Linode Status

Current Status
DNS Resolution Issues
Incident Report for Linode
Postmortem

Issue Summary

Between 20:35 UTC and 21:26 UTC on Tuesday, 8/23, our DNS service experienced an interruption which caused name resolution to fail for all DNS zones hosted on our infrastructure. The root cause of the issue was the deployment of an invalid change to the DNS infrastructure.

Timeline (UTC)

  • 19:42: Deployment of change begins across infrastructure
  • 20:20: Change deployed to final DNS server
  • 20:32: Convergence begins after change
  • 20:35: Service alerts and interruptions begin
  • 20:41: Incident response team responds to escalation; investigation begins
  • 20:54: Root cause identified; rollbacks begin
  • 21:22: Service recovery begins
  • 21:26: Final DNS server recovers

Root Cause

Between 19:42 UTC and 20:20 UTC, a change was deployed to each server within our DNS infrastructure to resolve an issue affecting a small amount of customers. Most of our DNS server deployment procedures were automated when we re-architected our DNS infrastructure earlier this year, but this change required deploying to one of the pieces which is still manually managed.

The change to be deployed was tested and approved within the operations team. Our investigation revealed that the change which was reviewed by our team was not the cause of the issue; the issue was ultimately caused by an error in the process of deploying the approved change. The deployment error resulted in the DNS servers performing a faulty DNS configuration and zone file convergence process which inhibited service availability.

Resolution and Recovery

At 20:35 UTC, the triggering of service alerts dispatched an immediate escalation. The incident response team worked quickly to investigate the issue, identifying the root cause by 20:41 UTC.
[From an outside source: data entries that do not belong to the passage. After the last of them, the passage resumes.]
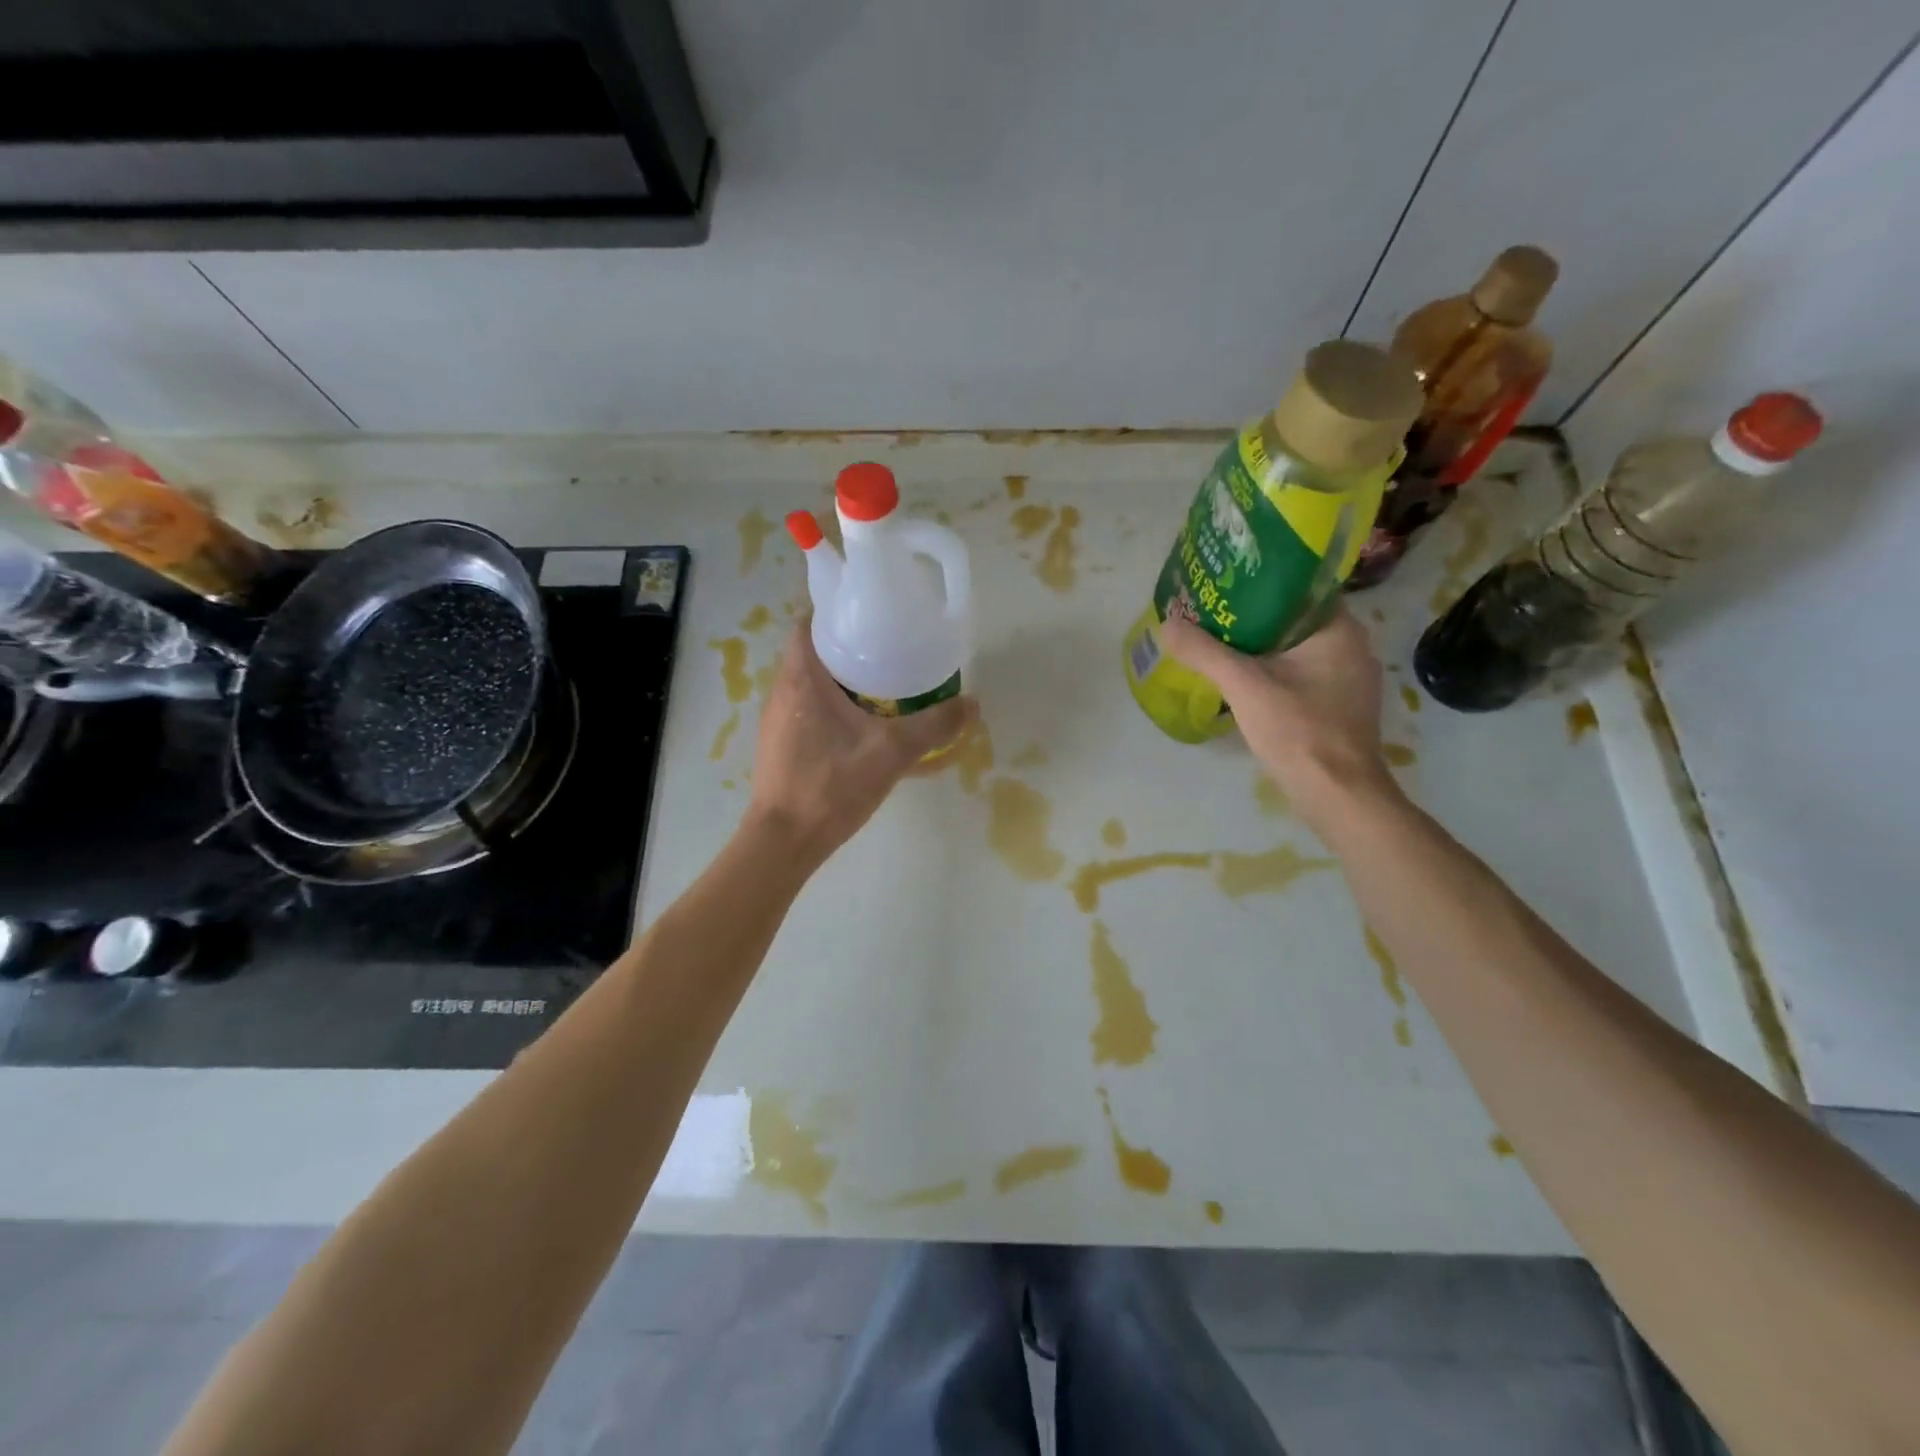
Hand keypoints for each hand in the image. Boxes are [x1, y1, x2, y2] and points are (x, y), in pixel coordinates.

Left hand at [746, 623, 976, 866]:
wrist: (784, 841)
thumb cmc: (830, 787)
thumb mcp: (891, 753)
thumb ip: (933, 727)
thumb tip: (972, 704)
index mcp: (801, 679)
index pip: (808, 624)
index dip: (836, 614)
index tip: (871, 617)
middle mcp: (782, 692)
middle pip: (813, 653)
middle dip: (849, 648)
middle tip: (890, 650)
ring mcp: (778, 720)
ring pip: (812, 684)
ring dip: (843, 681)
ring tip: (884, 685)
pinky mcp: (782, 745)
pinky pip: (809, 710)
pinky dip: (835, 708)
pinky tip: (865, 726)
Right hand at [1160, 610, 1398, 828]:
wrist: (1336, 794)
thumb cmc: (1297, 729)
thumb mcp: (1243, 686)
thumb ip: (1204, 652)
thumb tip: (1167, 622)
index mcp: (1339, 629)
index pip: (1297, 589)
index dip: (1258, 585)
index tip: (1223, 588)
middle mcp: (1353, 646)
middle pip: (1294, 620)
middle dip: (1254, 619)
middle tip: (1213, 616)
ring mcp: (1350, 679)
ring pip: (1298, 650)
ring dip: (1263, 648)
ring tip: (1221, 645)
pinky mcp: (1342, 706)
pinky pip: (1303, 675)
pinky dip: (1275, 673)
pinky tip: (1246, 682)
Like the deployment procedure, the rollback procedure needed to be performed manually on a server by server basis. After reverting the change on each server, the incident response engineers needed to then manually re-trigger the convergence processes, which typically happen over a gradual period of time, in order to hasten service recovery. This convergence process updates DNS server configurations and each zone file which we host to ensure they are at their most recent version. As the convergence process completed on each server, an accompanying service recovery followed. By 21:26 UTC, the final convergence process had completed, leading to the final DNS server recovery.

Posted Aug 24, 2016 - 19:09 UTC

Resolved
At this time the issues affecting our Hosted DNS Service have been resolved. If you experience any additional issues with DNS Resolution, please reach out to our Customer Support Team for assistance.
Posted Aug 24, 2016 - 02:10 UTC
Monitoring
We've resolved the issue with our Hosted DNS Service. DNS resolution should again be operating normally. We'll provide a post-mortem on this incident as soon as one is available.
Posted Aug 23, 2016 - 21:51 UTC
Identified
We've identified the cause of this issue, and we're working to restore normal DNS services as quickly as possible.
Posted Aug 23, 2016 - 21:25 UTC
Investigating
We're aware of domain resolution issues with our Hosted DNS Service and are investigating.
Posted Aug 23, 2016 - 20:48 UTC
This incident affected: Hosted DNS Service.